**What is needed**
Pull every line that includes the word "биточек" from the data.
--- Given data ---
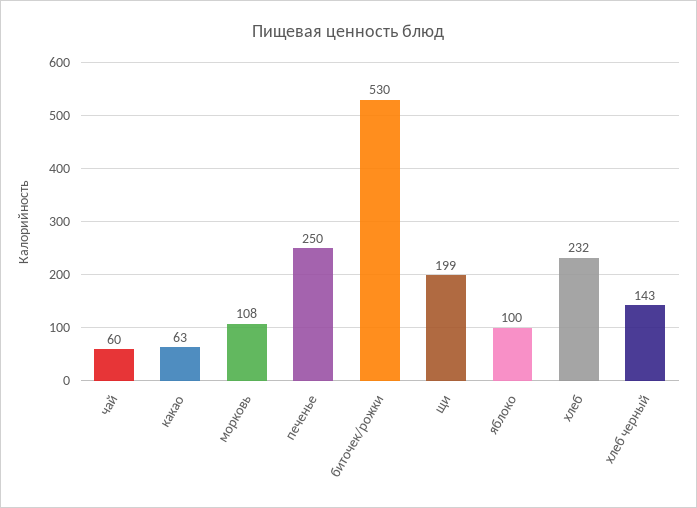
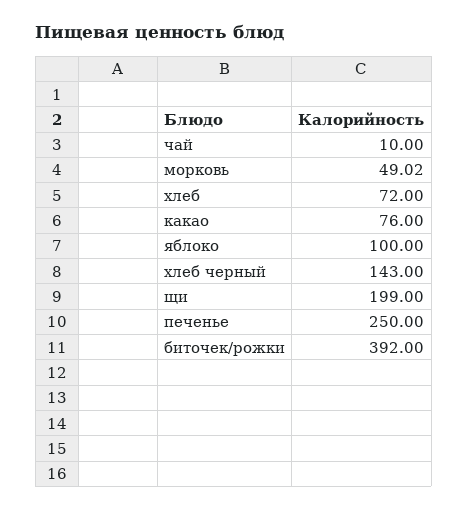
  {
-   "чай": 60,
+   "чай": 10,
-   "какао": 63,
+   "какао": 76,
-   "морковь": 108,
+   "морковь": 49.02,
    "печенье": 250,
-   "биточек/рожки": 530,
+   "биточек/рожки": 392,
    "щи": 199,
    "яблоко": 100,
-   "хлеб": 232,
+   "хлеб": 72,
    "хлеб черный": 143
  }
---
--- Given data ---
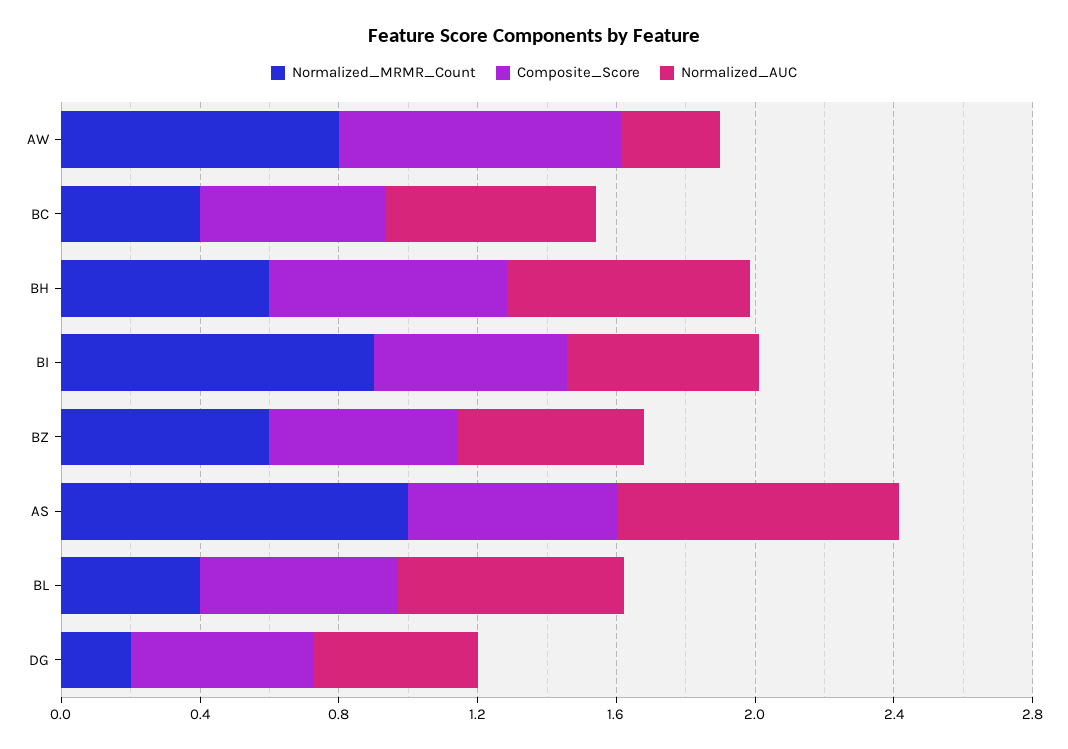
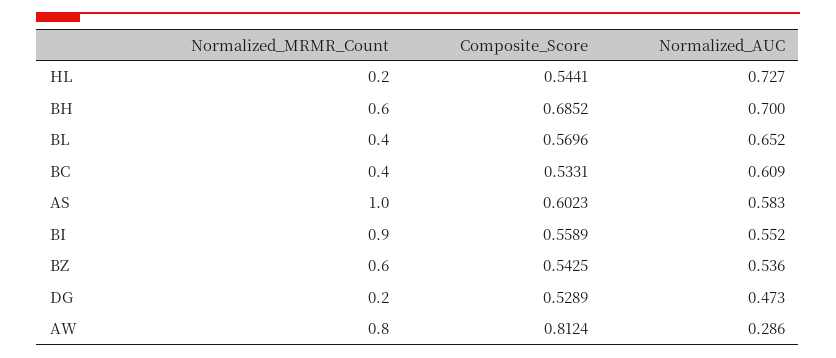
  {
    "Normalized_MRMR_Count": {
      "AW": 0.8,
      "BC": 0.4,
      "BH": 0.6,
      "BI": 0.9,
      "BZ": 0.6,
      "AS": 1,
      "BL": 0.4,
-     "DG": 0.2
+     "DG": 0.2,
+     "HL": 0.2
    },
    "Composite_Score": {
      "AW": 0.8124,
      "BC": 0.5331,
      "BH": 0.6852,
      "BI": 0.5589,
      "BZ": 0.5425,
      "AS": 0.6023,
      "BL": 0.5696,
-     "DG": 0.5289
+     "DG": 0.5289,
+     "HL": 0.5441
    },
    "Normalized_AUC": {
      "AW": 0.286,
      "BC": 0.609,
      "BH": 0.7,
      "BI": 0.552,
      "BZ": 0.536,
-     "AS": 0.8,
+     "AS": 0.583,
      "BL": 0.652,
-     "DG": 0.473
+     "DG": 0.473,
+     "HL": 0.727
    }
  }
---
**Answer to the exercise**
-   "биточек/рожки": 530,
+   "биточек/рожки": 392,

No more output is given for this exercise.